E se le chiacchiere dovevano stare a zero, sarebbe un dovere provarci pure con la retorica. Ci provo anch’io ma non è detto che ci riesca.
Quelli che non sapevano nuotare, e non solo, hanno indossato comunque il giubbotto salvagente e ci siamo spinti in due gruppi fino alla Gaiola e oltre. Grotte, onde, remate inaspettatamente a sincrono, cozze, ricci sotto i piedi, gabbiani e silenzio.
Accelerando nel racconto, sembrerebbe che l’unico che, pur di farsi il bagno, abbia fatto capovolgere la canoa imbarcando irrimediabilmente acqua vicino agli scogli… sia stato il guru della pagaia, cioè il sottoscritto. E poco interesserebbe se non fosse che, come una maledetta murena da dentro gli scogli, spuntasse fuori “il solitosolidale” in soccorso. Chiede prima di tutto di me, della mia persona, poi tira su la mia fottuta canoa da fiume, la svuota e recupera il remo. Anche l’oggetto è salvo! Tutto con molta, troppa naturalezza. Mi sforzo e non bestemmio nelle lingue di babele, sarei stato decodificato. Con una smorfia mi sforzo di non pensare a salvini, “il solidale” lo prende per un sorriso da “tipo buono”, mi dà la mano e chiudo la partita pace e patta. Schh silenzio, gli amici, i napoletani, non hanno visto niente! È solo la solita, l’ennesima figura di me.

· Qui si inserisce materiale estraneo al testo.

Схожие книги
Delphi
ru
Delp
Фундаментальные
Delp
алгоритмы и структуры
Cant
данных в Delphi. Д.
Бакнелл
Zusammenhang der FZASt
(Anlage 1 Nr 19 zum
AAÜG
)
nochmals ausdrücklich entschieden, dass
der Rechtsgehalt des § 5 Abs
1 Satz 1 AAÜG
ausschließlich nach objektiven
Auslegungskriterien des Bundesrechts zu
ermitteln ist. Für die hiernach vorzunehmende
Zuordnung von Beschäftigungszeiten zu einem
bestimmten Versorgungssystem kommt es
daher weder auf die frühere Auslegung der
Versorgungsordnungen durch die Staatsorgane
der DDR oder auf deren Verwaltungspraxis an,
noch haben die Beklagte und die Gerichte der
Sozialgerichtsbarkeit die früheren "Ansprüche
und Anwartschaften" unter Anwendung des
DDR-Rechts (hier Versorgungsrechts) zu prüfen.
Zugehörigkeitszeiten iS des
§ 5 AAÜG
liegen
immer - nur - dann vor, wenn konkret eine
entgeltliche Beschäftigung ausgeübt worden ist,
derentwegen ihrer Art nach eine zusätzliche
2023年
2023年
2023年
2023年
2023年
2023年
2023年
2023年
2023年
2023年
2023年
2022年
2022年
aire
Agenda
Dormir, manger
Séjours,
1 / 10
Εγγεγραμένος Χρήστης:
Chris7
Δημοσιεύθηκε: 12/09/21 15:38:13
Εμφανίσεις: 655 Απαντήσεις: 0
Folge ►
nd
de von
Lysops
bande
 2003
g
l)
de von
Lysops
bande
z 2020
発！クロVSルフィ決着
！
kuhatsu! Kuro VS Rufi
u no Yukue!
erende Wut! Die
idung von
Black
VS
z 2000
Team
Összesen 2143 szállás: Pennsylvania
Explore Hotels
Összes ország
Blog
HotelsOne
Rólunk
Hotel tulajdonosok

Si torna su per gli scalini nella sede dell’associazione “Borgo di Marechiaro”. Si era già notato da mare un discreto pubblico femminile dai vari terrazzamenti. Erano le socie volontarie in rappresentanza del quartiere. È assurdo pensi e ti ritrovi per giunta il pranzo con le specialità napoletane apparecchiate all’aperto sotto l’ombrellone. È uno shock anche per noi terroni: frittate di maccheroni, couscous…. Basta basta elenchi… c’erano poi i dolci e la coca cola era gelata. Ma perché? Perché? Perché la napoletanitá ti sorprende pure quando te l’aspetti. Erano solo felici di conoscere l’umanità o di condividere la convivialità del pasto, ma forse a Napoli è la stessa cosa. Potevano mangiare a casa loro e con i loro figli…ma a tavola in effetti ci sono gli stessi atteggiamenti, le stesse discussioni di tutti i giorni come con i cugini e nipoti. Infatti nel dopo pranzo, c’è stata improvvisamente l’urgenza disperata di fumare una sigaretta nell’istante esatto in cui i fumatori avevano buttato giù l’ultimo boccone. Ne è nata una discussione schietta sul piacere di aspettare gli altri e di iniziare a ringraziare invece lentamente ciò che stavamo ricevendo. Noi napoletani abbiamo cercato di iniziare dalla regola e non dall’eccezione e veniva facile dirlo ad alta voce perché facevano finta che lo stavamo insegnando agli altri.
Insomma è stata una giornata che è andata al rovescio. Roba che neppure racconteresti sul tram, figuriamoci in televisione.